Quote Originally Posted by Puffin View Post
DILD is a basic technique that doesn't need to involve countless RCs and constantly questioning if you're dreaming. It's a "couple times a day" technique.
No it's not. Let's not tell fibs. To be able to DILD, you need to be pretty much constantly questioning reality. And even ignoring the time it would take to set that up, is that a mental state anyone would really want to be in?

Quote Originally Posted by Puffin View Post
Through DILD, I've achieved 99% of my lucid dreams.
Then you're either counting partially lucid dreams as lucid dreams, or you haven't had very many. If we count partially lucids, then whoop di do I've had thousands.

Quote Originally Posted by Puffin View Post
It can take just as much effort to DILD as WILD, plus WILD involves sleep paralysis which many people don't want to go through. Never once have I ended up in sleep paralysis after waking from a lucid dream. If your claim is true, then people who WILD would also end up in sleep paralysis after waking.
DILD takes much more effort and thought. And yes, WILD lucids often put the person back into SP afterwards. But the argument for DILD was, "no need for SP". And the reality is, you're gonna get SP whenever you mess around with your sleep, be it WILD or DILD.

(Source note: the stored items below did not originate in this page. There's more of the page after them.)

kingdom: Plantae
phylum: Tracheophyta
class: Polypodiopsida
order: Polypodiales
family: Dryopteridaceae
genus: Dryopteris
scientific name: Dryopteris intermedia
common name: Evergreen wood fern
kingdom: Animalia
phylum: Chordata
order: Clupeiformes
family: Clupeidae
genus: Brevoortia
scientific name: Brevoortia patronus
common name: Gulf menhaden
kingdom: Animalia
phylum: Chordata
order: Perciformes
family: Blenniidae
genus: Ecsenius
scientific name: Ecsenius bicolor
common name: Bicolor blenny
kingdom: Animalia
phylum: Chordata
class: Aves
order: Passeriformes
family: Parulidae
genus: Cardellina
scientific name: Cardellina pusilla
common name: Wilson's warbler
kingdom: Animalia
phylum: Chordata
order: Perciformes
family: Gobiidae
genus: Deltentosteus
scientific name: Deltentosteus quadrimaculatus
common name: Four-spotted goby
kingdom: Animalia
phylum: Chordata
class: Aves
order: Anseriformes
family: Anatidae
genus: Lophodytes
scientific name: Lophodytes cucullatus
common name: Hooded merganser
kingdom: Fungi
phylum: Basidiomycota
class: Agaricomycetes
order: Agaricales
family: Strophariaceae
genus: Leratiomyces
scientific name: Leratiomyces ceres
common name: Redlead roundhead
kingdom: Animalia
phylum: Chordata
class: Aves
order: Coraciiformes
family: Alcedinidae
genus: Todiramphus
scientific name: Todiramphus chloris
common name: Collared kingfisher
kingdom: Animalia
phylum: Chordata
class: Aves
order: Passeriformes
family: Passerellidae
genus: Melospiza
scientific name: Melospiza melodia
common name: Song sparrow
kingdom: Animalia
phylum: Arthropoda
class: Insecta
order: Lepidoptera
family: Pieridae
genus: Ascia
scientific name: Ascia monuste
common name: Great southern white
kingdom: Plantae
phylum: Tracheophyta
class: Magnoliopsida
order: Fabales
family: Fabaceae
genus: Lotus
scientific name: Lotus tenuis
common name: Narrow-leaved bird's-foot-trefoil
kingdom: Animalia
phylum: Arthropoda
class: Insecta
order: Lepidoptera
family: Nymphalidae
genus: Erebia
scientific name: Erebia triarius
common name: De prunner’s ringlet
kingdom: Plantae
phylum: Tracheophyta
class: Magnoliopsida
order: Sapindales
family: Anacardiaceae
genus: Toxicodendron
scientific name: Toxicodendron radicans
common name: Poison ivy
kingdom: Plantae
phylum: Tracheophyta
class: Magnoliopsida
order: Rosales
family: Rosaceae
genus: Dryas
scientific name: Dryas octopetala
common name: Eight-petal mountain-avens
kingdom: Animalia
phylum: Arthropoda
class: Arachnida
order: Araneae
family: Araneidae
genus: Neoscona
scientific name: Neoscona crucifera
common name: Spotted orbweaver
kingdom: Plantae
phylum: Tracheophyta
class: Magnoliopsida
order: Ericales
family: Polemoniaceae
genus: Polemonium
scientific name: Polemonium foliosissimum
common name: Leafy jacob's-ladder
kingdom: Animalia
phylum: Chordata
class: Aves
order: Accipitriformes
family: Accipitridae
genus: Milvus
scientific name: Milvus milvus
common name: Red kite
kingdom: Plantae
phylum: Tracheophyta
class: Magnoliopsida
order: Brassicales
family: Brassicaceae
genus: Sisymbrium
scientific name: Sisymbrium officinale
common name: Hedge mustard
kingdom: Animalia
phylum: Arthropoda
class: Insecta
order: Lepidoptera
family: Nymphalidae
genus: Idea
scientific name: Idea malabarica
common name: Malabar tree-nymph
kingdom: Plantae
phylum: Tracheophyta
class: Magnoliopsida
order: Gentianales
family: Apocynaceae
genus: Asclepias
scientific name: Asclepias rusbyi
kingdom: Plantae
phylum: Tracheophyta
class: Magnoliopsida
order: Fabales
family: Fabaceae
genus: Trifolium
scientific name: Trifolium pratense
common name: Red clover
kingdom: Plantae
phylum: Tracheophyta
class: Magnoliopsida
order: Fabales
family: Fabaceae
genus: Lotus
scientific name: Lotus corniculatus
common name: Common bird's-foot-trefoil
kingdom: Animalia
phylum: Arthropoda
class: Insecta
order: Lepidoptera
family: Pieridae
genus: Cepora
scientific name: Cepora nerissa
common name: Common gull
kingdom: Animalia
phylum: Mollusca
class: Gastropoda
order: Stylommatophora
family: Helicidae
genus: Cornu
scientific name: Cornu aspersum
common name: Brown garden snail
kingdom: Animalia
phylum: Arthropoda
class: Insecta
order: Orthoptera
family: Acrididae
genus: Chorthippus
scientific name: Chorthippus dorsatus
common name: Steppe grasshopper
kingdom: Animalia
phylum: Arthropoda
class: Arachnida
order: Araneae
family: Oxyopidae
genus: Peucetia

Quote Originally Posted by Puffin View Post
And DILD isn't just about doing reality checks and hoping they'll appear in a dream. There's an entire mindset involved which can produce some amazing lucid dreams, you just have to know what to do and how to stabilize the dream. And, if you're aware enough (through good DILD practices), you will be able to remain lucid for quite a while.
The mindset of thinking reality isn't real? Trust me, that gets old real quick.

But to your other point about duration -- if a DILD were to last longer than a WILD, it's only because you've slipped on the lucidity scale. There's always a tradeoff between lucidity and duration, so less lucid dreams tend to last longer. So if we're counting dreams where you're not really lucid, then sure they last super long. Great. We can all just eat bananas and call it a day, and say we're having tons of lucid dreams.

Quote Originally Posted by Puffin View Post
The problem is, and I believe this is where you're coming from, the DILD tutorials around DV mostly talk about how you just have to RC often and it'll appear in a dream - relying more on chance than anything else. But people always do this, and nothing happens. The tutorials should focus more on awareness, because one has to be aware enough to suddenly become conscious in the dream, then do a RC to confirm. Then it may become a more "reliable" technique in your book.
Until you can explain, in a concrete way, exactly what "awareness" is, and how to scientifically increase it, it will remain a mumbo-jumbo ex-post-facto justification for the lucky folks who have had successful DILDs and don't want to admit it was LUCK.